Nesse sentido, destacamos a tutela legal contra a ameaça ou a lesão de direito da personalidade ao nome, à imagem e à honra, Parágrafo único do Art. 12, do CC. O ato de disposição do corpo para depois da morte, Art. 14. A declaração da vontade na disposição dos bens por testamento, Art.1.857. Na criminalização de atos contra mortos, dos tipos penais nos artigos 209, 210, 211 e 212 do CP, respectivamente, crimes de impedimento ou perturbação de cerimônia fúnebre, crime de violação de sepultura, crime de destruição e subtração ou ocultação de cadáver e de vilipêndio a cadáver. 
8. O destino dos defuntos
Nem de longe intentamos tergiversar com conotações metafísicas ou veleidades literárias qual o título pode sugerir. Existe previsão legal para o destino dos cadáveres. Qual o teor dessas disposições? 
A lei nº 8051/92 dispõe sobre a utilização do cadáver não reclamado, defuntos anônimos, sem identificação, sem parentes, sem endereço. Pela lei, deve ser encaminhado às escolas de medicina para fins de estudo e pesquisa, depois de 30 dias.
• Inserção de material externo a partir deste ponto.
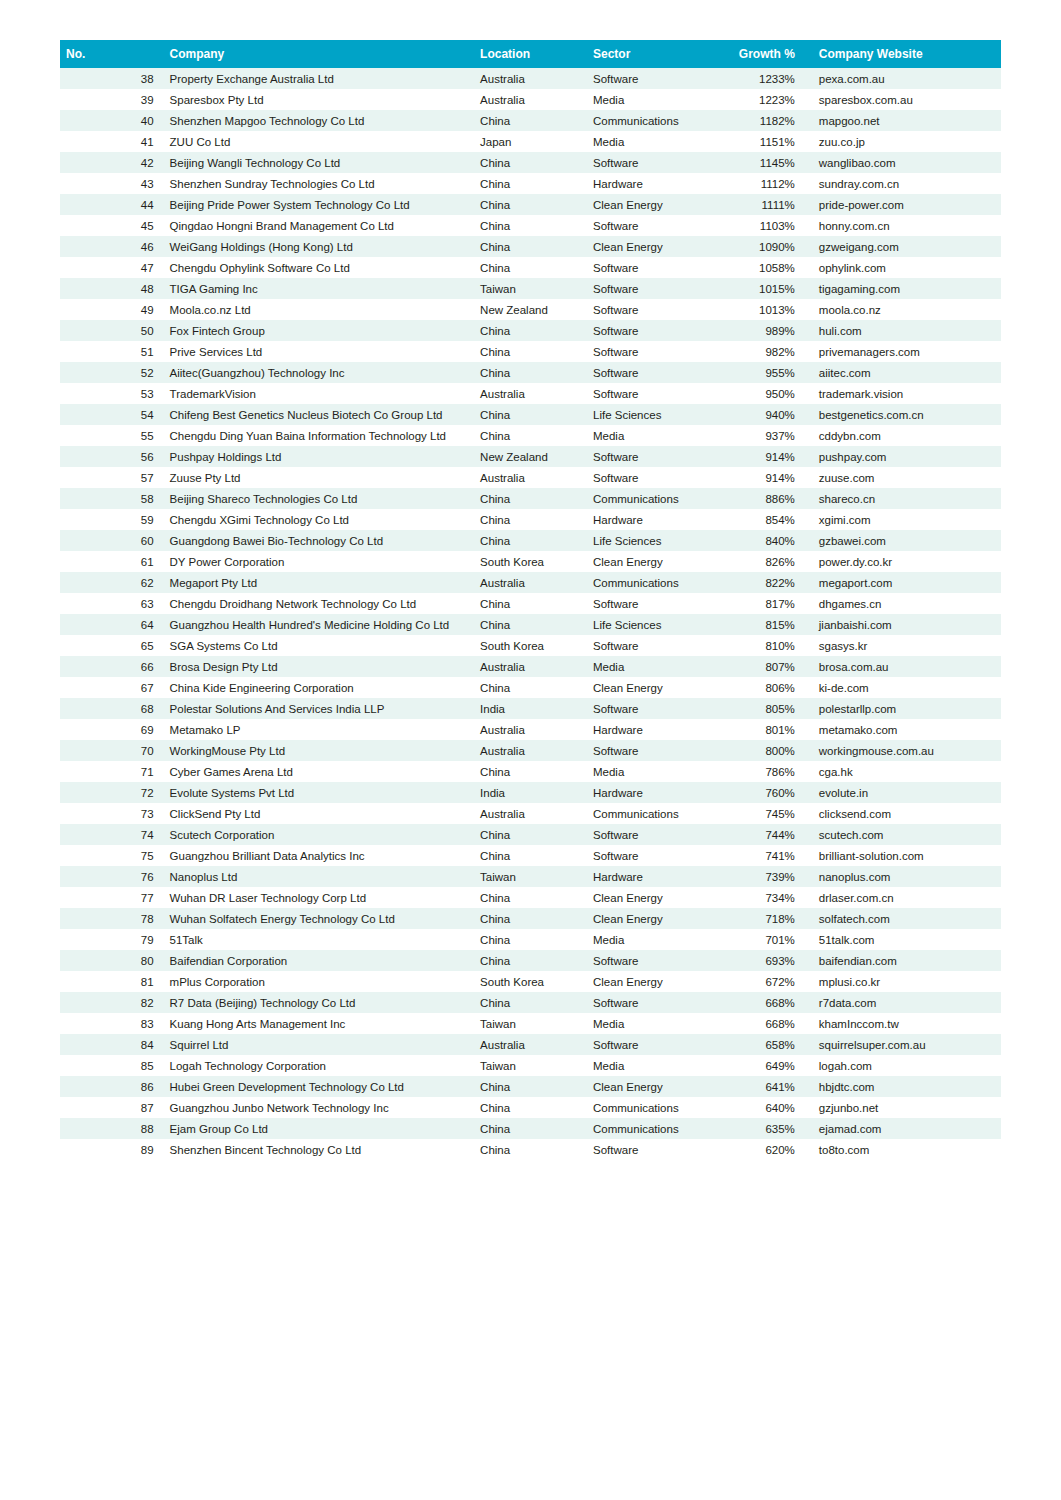| No. | Company | Location | Sector | Growth % | Company Website |
| --- | --- | --- | --- | --- | --- |
| 38 | Property Exchange Australia Ltd | Australia | Software | 1233% | pexa.com.au |
| 39 | Sparesbox Pty Ltd | Australia | Media | 1223% | sparesbox.com.au |
| 40 | Shenzhen Mapgoo Technology Co Ltd | China | Communications | 1182% | mapgoo.net |
| 41 | ZUU Co Ltd | Japan | Media | 1151% | zuu.co.jp |
| 42 | Beijing Wangli Technology Co Ltd | China | Software | 1145% | wanglibao.com |
| 43 | Shenzhen Sundray Technologies Co Ltd | China | Hardware | 1112% | sundray.com.cn |
| 44 | Beijing Pride Power System Technology Co Ltd | China | Clean Energy | 1111% | pride-power.com |
| 45 | Qingdao Hongni Brand Management Co Ltd | China | Software | 1103% | honny.com.cn |
| 46 | WeiGang Holdings (Hong Kong) Ltd | China | Clean Energy | 1090% | gzweigang.com |
| 47 | Chengdu Ophylink Software Co Ltd | China | Software | 1058% | ophylink.com |
| 48 | TIGA Gaming Inc | Taiwan | Software | 1015% | tigagaming.com |
| 49 | Moola.co.nz Ltd | New Zealand | Software | 1013% | moola.co.nz |
| 50 | Fox Fintech Group | China | Software | 989% | huli.com |
| 51 | Prive Services Ltd | China | Software | 982% | privemanagers.com |
| 52 | Aiitec(Guangzhou) Technology Inc | China | Software | 955% | aiitec.com |
| 53 | TrademarkVision | Australia | Software | 950% | trademark.vision |
| 54 | Chifeng Best Genetics Nucleus Biotech Co Group Ltd | China | Life Sciences | 940% | bestgenetics.com.cn |
| 55 | Chengdu Ding Yuan Baina Information Technology Ltd | China | Media | 937% | cddybn.com |
| 56 | Pushpay Holdings Ltd | New Zealand | Software | 914% | pushpay.com |
| 57 | Zuuse Pty Ltd | Australia | Software | 914% | zuuse.com |
| 58 | Beijing Shareco Technologies Co Ltd | China | Communications | 886% | shareco.cn |
| 59 | Chengdu XGimi Technology Co Ltd | China | Hardware | 854% | xgimi.com |
| 60 | Guangdong Bawei Bio-Technology Co Ltd | China | Life Sciences | 840% | gzbawei.com |
| 61 | DY Power Corporation | South Korea | Clean Energy | 826% | power.dy.co.kr |
| 62 | Megaport Pty Ltd | Australia | Communications | 822% | megaport.com |
| 63 | Chengdu Droidhang Network Technology Co Ltd | China | Software | 817% | dhgames.cn |
| 64 | Guangzhou Health Hundred's Medicine Holding Co Ltd | China | Life Sciences | 815% | jianbaishi.com |
| 65 | SGA Systems Co Ltd | South Korea | Software | 810% | sgasys.kr |
| 66 | Brosa Design Pty Ltd | Australia | Media | 807% | brosa.com.au |
| 67 | China Kide Engineering Corporation | China | Clean Energy | 806% | ki-de.com |
| 68 | Polestar Solutions And Services India LLP | India | Software | 805% | polestarllp.com |
| 69 | Metamako LP | Australia | Hardware | 801% | metamako.com |
| 70 | WorkingMouse Pty Ltd | Australia | Software | 800% | workingmouse.com.au |
| 71 | Cyber Games Arena Ltd | China | Media | 786% | cga.hk |
| 72 | Evolute Systems Pvt Ltd | India | Hardware | 760% | evolute.in |
| 73 | ClickSend Pty Ltd | Australia | Communications | 745% | clicksend.com |
| 74 | Scutech Corporation | China | Software | 744% | scutech.com |
| 75 | Guangzhou Brilliant Data Analytics Inc | China | Software | 741% | brilliant-solution.com |
| 76 | Nanoplus Ltd | Taiwan | Hardware | 739% | nanoplus.com |
| 77 | Wuhan DR Laser Technology Corp Ltd | China | Clean Energy | 734% | drlaser.com.cn |
| 78 | Wuhan Solfatech Energy Technology Co Ltd | China | Clean Energy | 718% | solfatech.com |
| 79 | 51Talk | China | Media | 701% | 51talk.com |
| 80 | Baifendian Corporation | China | Software | 693% | baifendian.com |
| 81 | mPlus Corporation | South Korea | Clean Energy | 672% | mplusi.co.kr |
| 82 | R7 Data (Beijing) Technology Co Ltd | China | Software | 668% | r7data.com |
| 83 | Kuang Hong Arts Management Inc | Taiwan | Media | 668% | khamInccom.tw |
| 84 | Squirrel Ltd | Australia | Software | 658% | squirrelsuper.com.au |
| 85 | Logah Technology Corporation | Taiwan | Media | 649% | logah.com |
| 86 | Hubei Green Development Technology Co Ltd | China | Clean Energy | 641% | hbjdtc.com |
| 87 | Guangzhou Junbo Network Technology Inc | China | Communications | 640% | gzjunbo.net |
| 88 | Ejam Group Co Ltd | China | Communications | 635% | ejamad.com |
| 89 | Shenzhen Bincent Technology Co Ltd | China | Software | 620% | to8to.com |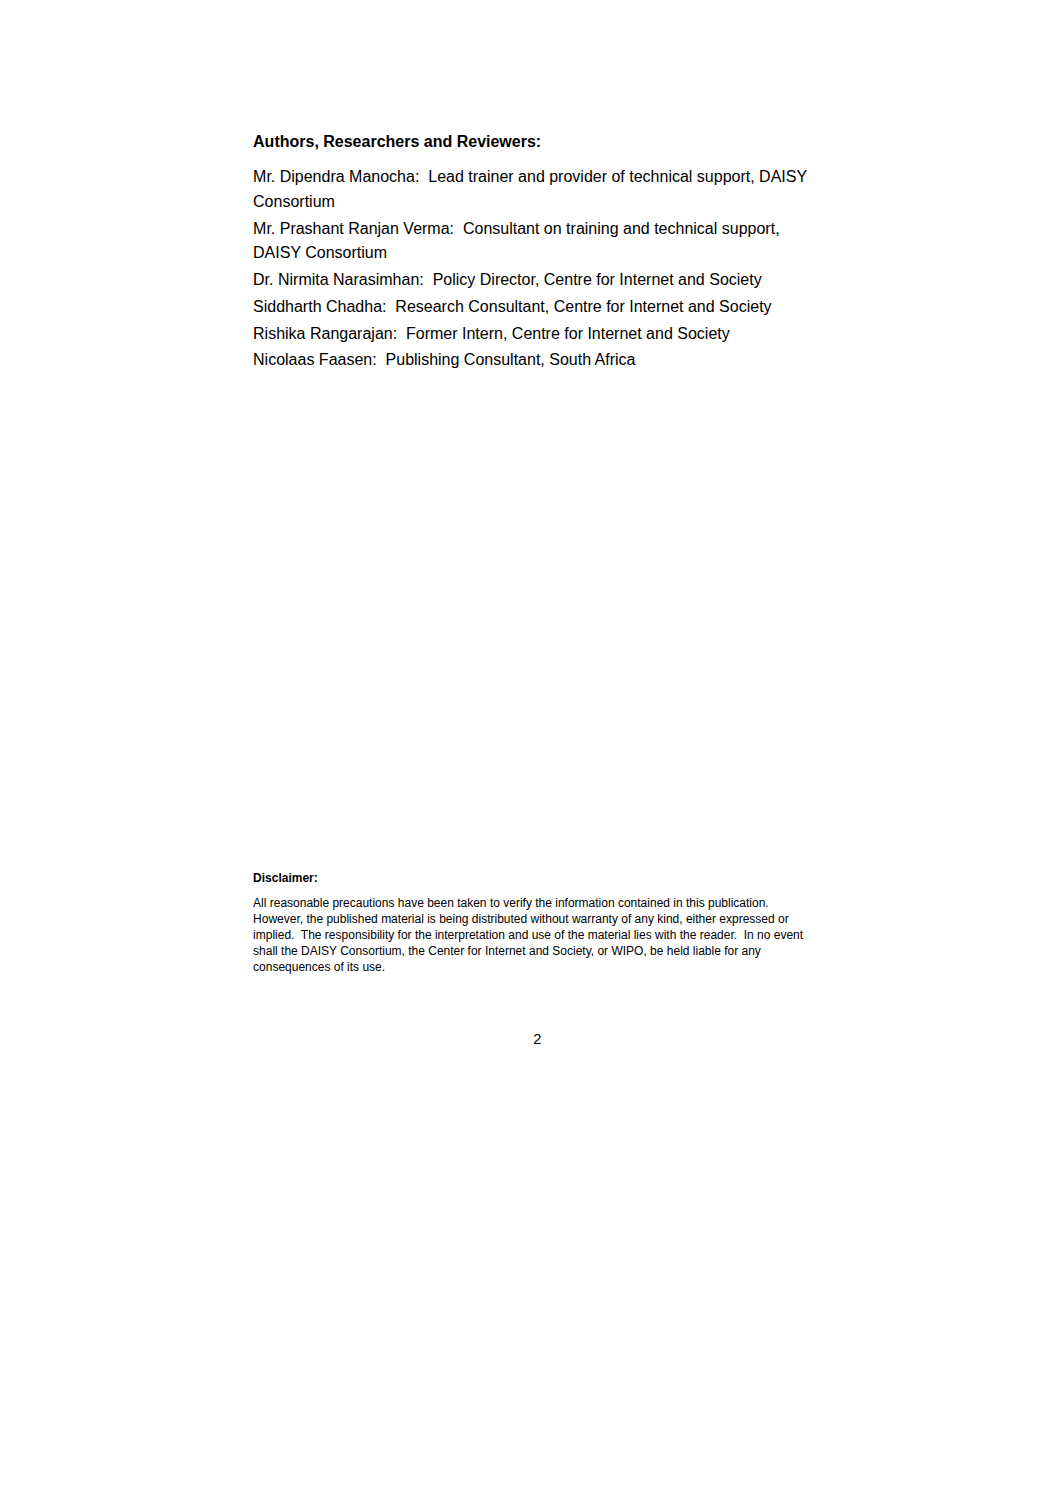Authors, Researchers and Reviewers:
Mr. Dipendra Manocha: Lead trainer and provider of technical support, DAISY Consortium
Mr. Prashant Ranjan Verma: Consultant on training and technical support, DAISY Consortium
Dr. Nirmita Narasimhan: Policy Director, Centre for Internet and Society
Siddharth Chadha: Research Consultant, Centre for Internet and Society
Rishika Rangarajan: Former Intern, Centre for Internet and Society
Nicolaas Faasen: Publishing Consultant, South Africa
Disclaimer:
All reasonable precautions have been taken to verify the information contained in this publication. However, the published material is being distributed without warranty of any kind, either expressed or implied. The responsibility for the interpretation and use of the material lies with the reader. In no event shall the DAISY Consortium, the Center for Internet and Society, or WIPO, be held liable for any consequences of its use.
2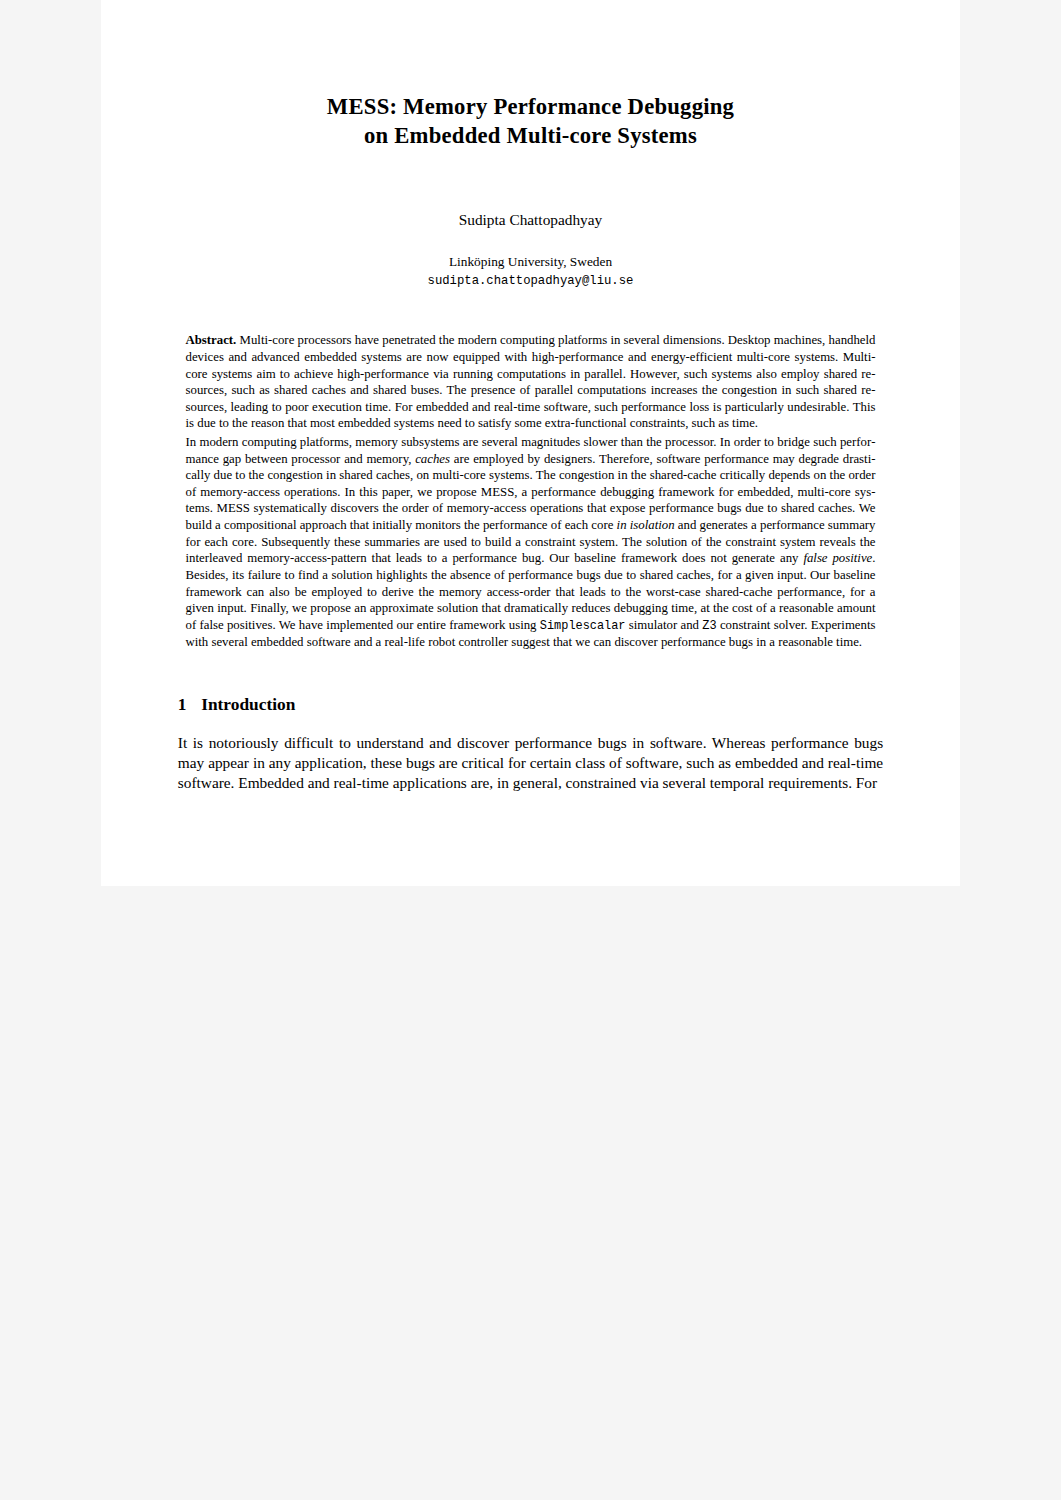MESS: Memory Performance Debugging
on Embedded Multi-core Systems
Sudipta Chattopadhyay
Linköping University, Sweden
sudipta.chattopadhyay@liu.se
Abstract. Multi-core processors have penetrated the modern computing platforms in several dimensions. Desktop machines, handheld devices and advanced embedded systems are now equipped with high-performance and energy-efficient multi-core systems. Multi-core systems aim to achieve high-performance via running computations in parallel. However, such systems also employ shared resources, such as shared caches and shared buses. The presence of parallel computations increases the congestion in such shared resources, leading to poor execution time. For embedded and real-time software, such performance loss is particularly undesirable. This is due to the reason that most embedded systems need to satisfy some extra-functional constraints, such as time.
In modern computing platforms, memory subsystems are several magnitudes slower than the processor. In order to bridge such performance gap between processor and memory, caches are employed by designers. Therefore, software performance may degrade drastically due to the congestion in shared caches, on multi-core systems. The congestion in the shared-cache critically depends on the order of memory-access operations. In this paper, we propose MESS, a performance debugging framework for embedded, multi-core systems. MESS systematically discovers the order of memory-access operations that expose performance bugs due to shared caches. We build a compositional approach that initially monitors the performance of each core in isolation and generates a performance summary for each core. Subsequently these summaries are used to build a constraint system. The solution of the constraint system reveals the interleaved memory-access-pattern that leads to a performance bug. Our baseline framework does not generate any false positive. Besides, its failure to find a solution highlights the absence of performance bugs due to shared caches, for a given input. Our baseline framework can also be employed to derive the memory access-order that leads to the worst-case shared-cache performance, for a given input. Finally, we propose an approximate solution that dramatically reduces debugging time, at the cost of a reasonable amount of false positives. We have implemented our entire framework using Simplescalar simulator and Z3 constraint solver. Experiments with several embedded software and a real-life robot controller suggest that we can discover performance bugs in a reasonable time.
1 Introduction
It is notoriously difficult to understand and discover performance bugs in software. Whereas performance bugs may appear in any application, these bugs are critical for certain class of software, such as embedded and real-time software. Embedded and real-time applications are, in general, constrained via several temporal requirements. For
A lei nº 9434/97 regula a remoção de órgãos, tecidos e partes do corpo humano para fins de transplante e tratamento. É admissível em vida ou post-mortem, neste caso, após o diagnóstico de morte encefálica. A finalidade da remoção deve ser terapêutica e depende de autorização expressa do doador ou de familiares. 
 
 O corpo humano depois da morte não destinado à curiosidade científica ou ao estudo médico ou à terapêutica do transplante, a nosso ver, tem as seguintes destinações, resumidamente:
Inumação: o sepultamento simples ou embalsamado, o mais frequente em nossa cultura. O tradicional caixão e covas;
Cremação: o cadáver é incinerado em forno apropriado e as cinzas são colocadas em pequenos recipientes;
Imersão: o cadáver é atirado no mar, cumpridas as formalidades legais, por motivo de segurança sanitária;
Louvação: o cadáver integra o ritual ou culto e tanto pode ser exposto para ser devorado por animais como canibalizados em cerimonial antropofágico.
Sem nada mais de relevo a ressaltar, dou por findos os trâmites das presentes notas com a célebre sentença de John Keynes: amanhã estaremos todos mortos.
REFERÊNCIAS:
Legislativa:
BRASIL. Lei nº 10.406/2002. Código civil.
BRASIL. Lei nº 94.34/1997. Remoção de órgãos e tecidos p/ transplante.
BRASIL. Lei nº 80.51/1992. Destinação de cadáver não reclamado.
BRASIL. Lei nº 5.869/1973. Código de processo civil.
BRASIL. Lei nº 6.015/1973. Registros públicos.
BRASIL. Lei nº 6.216/1975. Altera a lei de registros públicos.
BRASIL. Decreto- Lei nº 2848/1940. Código penal.
BRASIL. Decreto- Lei nº 3689/1941. Código de processo penal.
Bibliográfica:
FÁVERO, Flamínio. Medicina legal. Belo Horizonte: Martins Editora, 1991.
SARMENTO, Natanael. Notas de direito civil. São Paulo: Harbra, 2004.